[Records from a data source]
+++

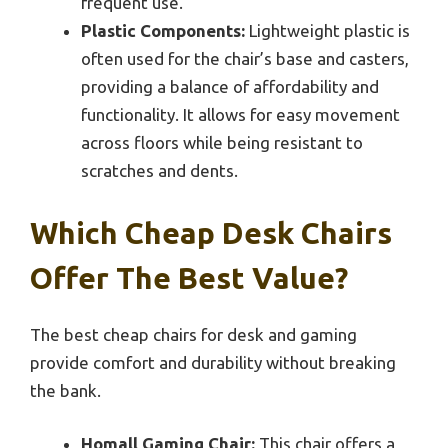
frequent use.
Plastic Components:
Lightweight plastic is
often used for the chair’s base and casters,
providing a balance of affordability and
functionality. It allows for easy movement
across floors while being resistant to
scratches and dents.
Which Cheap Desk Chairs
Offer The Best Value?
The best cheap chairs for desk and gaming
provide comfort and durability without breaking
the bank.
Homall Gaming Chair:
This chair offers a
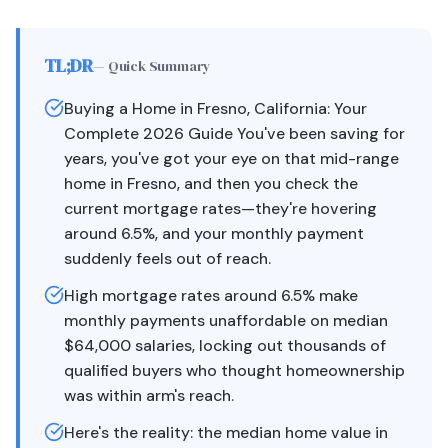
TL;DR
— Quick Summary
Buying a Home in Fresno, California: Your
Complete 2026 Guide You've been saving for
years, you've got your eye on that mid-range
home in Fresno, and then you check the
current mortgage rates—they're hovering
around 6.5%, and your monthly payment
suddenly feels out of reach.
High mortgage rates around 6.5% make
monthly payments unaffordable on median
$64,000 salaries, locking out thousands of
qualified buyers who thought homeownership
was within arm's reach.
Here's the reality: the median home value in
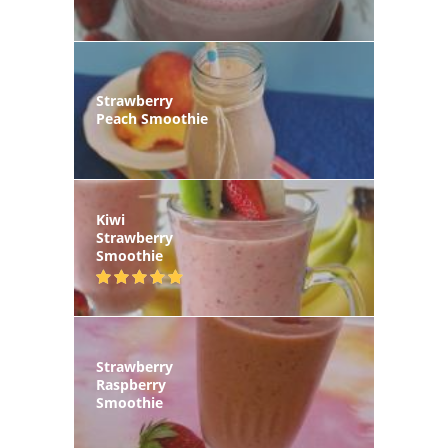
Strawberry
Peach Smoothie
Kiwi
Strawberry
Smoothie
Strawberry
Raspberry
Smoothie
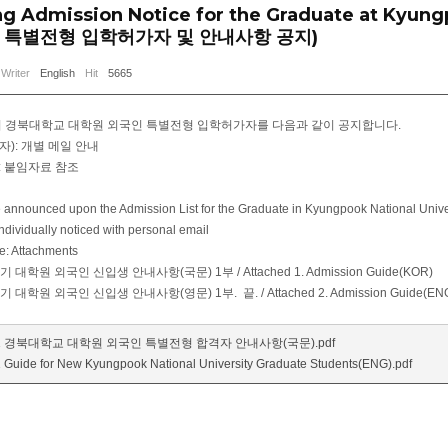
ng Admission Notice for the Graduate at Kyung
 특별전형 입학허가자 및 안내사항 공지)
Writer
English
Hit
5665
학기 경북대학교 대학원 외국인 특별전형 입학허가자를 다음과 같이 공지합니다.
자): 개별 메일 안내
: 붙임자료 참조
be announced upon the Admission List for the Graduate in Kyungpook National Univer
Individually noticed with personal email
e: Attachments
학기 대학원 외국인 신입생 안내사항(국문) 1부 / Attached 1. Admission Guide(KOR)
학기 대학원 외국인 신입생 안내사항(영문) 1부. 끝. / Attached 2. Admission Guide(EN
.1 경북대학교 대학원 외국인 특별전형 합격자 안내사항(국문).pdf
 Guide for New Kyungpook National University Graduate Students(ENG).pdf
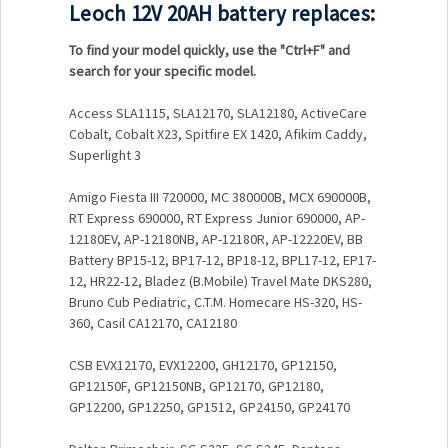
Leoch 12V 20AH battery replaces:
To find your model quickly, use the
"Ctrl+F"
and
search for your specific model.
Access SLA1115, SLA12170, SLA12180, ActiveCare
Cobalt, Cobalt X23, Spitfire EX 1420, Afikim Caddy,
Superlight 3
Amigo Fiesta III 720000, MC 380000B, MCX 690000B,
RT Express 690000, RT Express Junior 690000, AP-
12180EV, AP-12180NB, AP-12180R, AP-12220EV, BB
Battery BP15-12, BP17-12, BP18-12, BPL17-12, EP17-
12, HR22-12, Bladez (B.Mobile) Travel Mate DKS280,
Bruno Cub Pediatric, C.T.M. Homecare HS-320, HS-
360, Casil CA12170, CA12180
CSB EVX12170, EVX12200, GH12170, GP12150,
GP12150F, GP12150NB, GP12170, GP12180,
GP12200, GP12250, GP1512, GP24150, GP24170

+++

WHAT TO DO:
In the entries above, please find the line with "Lightweight plastic is" and the line with "Offer The Best Value?", then write out exactly those two lines and every line between them, and nothing more.

SOLUTION TO THIS TASK:
Lightweight plastic is
often used for the chair’s base and casters,
providing a balance of affordability and
functionality. It allows for easy movement
across floors while being resistant to
scratches and dents.
Which Cheap Desk Chairs
Offer The Best Value?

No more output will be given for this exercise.